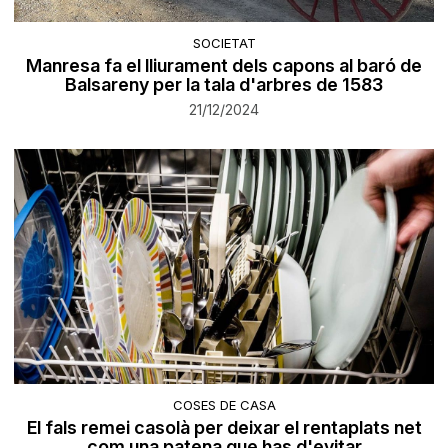
SOCIETAT
Manresa fa el lliurament dels capons al baró de
Balsareny per la tala d'arbres de 1583
21/12/2024
COSES DE CASA
El fals remei casolà per deixar el rentaplats net
com una patena que has d'evitar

**Exercise goal**
Please retype the lines above word for word, keeping their line breaks, and leave the pictures out.

**Solution to this task**
SOCIETAT
Manresa fa el lliurament dels capons al baró de
Balsareny per la tala d'arbres de 1583
21/12/2024
COSES DE CASA
El fals remei casolà per deixar el rentaplats net
com una patena que has d'evitar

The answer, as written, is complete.